China's biggest city is determined to maintain the fast pace of growth in both economic and social development it has enjoyed over the past decade.

This is the objective for 2004 as Shanghai strives to become a modern metropolis functioning as a major international financial, trading and shipping hub, a city government adviser told China Daily.

"It's no doubt that Shanghai is no longer the place that outshines its peers nationwide, but despite the new circumstances, the city will firmly progress towards its aim,'' said Wu Xiuyi, deputy director of the Development Research Centre of the Shanghai municipal government.

Despite its own highly-praised development achievements in the past decade, Shanghai has seen quite a few areas around China catching up with it in recent years.

The areas include Northeast China, which is reviving the local traditional heavy industrial sectors, and South China, and even parts of Central China, that are expected to take off thanks to CEPA (Closer Economic Partnership Agreement) between the central government and the Hong Kong Special Administrative Region.

And even the neighbouring provinces of Jiangsu and Zhejiang have posed a challenge to the mighty metropolis due to their strong growth since the late 1980s, although more signs have appeared of co-operation and exchanges in the Yangtze River Delta region.

Yet that doesn't necessarily mean that Shanghai's golden age "witnessed by the world over the past decade "have passed into the history books.

As revealed earlier by Shanghai Mayor Han Zheng, the city has targeted further growth in its gross domestic product of more than 10 per cent for 2004, which, if achieved, will represent the 13th consecutive year of double-digit GDP growth.

"We believe such a target is attainable, as long as the overall development of China remains on track,'' said Wu.

In 2003, Shanghai chalked up an 11.8 per cent GDP growth, despite the impact of SARS (severe acute respiratory syndrome) in the second quarter, hitting the local service industry very hard, including many hotels and restaurants.

Behind such an ambitious aim is a seemingly more practical approach to be taken by Shanghai in handling its development.

Shanghai needs a clear understanding of its current position against the backdrop of the whole country's reform and opening as well as overall economic development, and all the work should be carried out in a more farsighted and creative way, said Shanghai Party Secretary Chen Liangyu, when addressing an earlier Party conference.
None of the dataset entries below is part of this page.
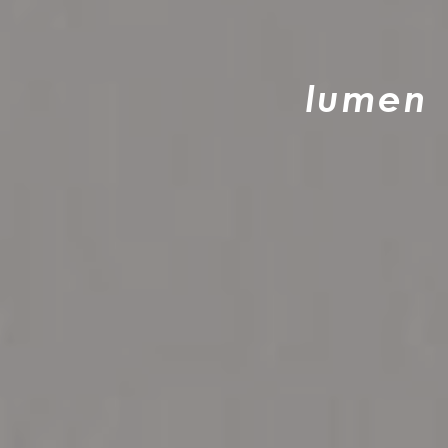
l
u
m
e
n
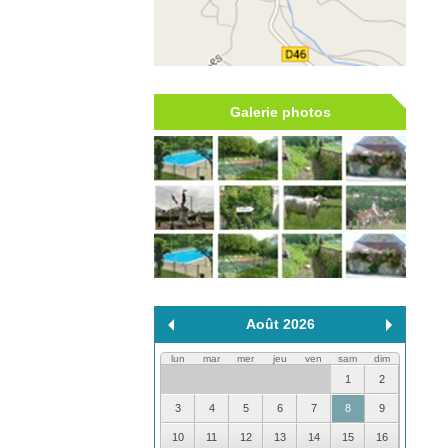
Galerie photos
Août 2026
lun
mar
mer
jeu
ven
sam
dim
1
2
3
4
5
6
7
8
9
10
11
12
13
14
15
16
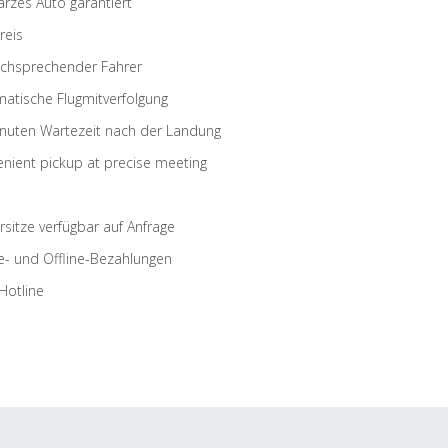
rzes Auto garantiert
reis
schsprechender Fahrer
atische Flugmitverfolgung
nuten Wartezeit nach der Landung
nient pickup at precise meeting
rsitze verfügbar auf Anfrage
e- und Offline-Bezahlungen
Hotline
"Shanghai will focus on fostering the modern service industry as well as advanced manufacturing industry,'' said Wu. "The two sectors will hopefully buoy up the city's growth in the long run while differentiating Shanghai from what other domestic peers are engaged in.''

In that case, what is predictable for 2004 is an increase in the inflow of businesses, plus capital and human resources, in related sectors like finance, insurance, shipping, information technology as well as equipment manufacturing, according to Wu.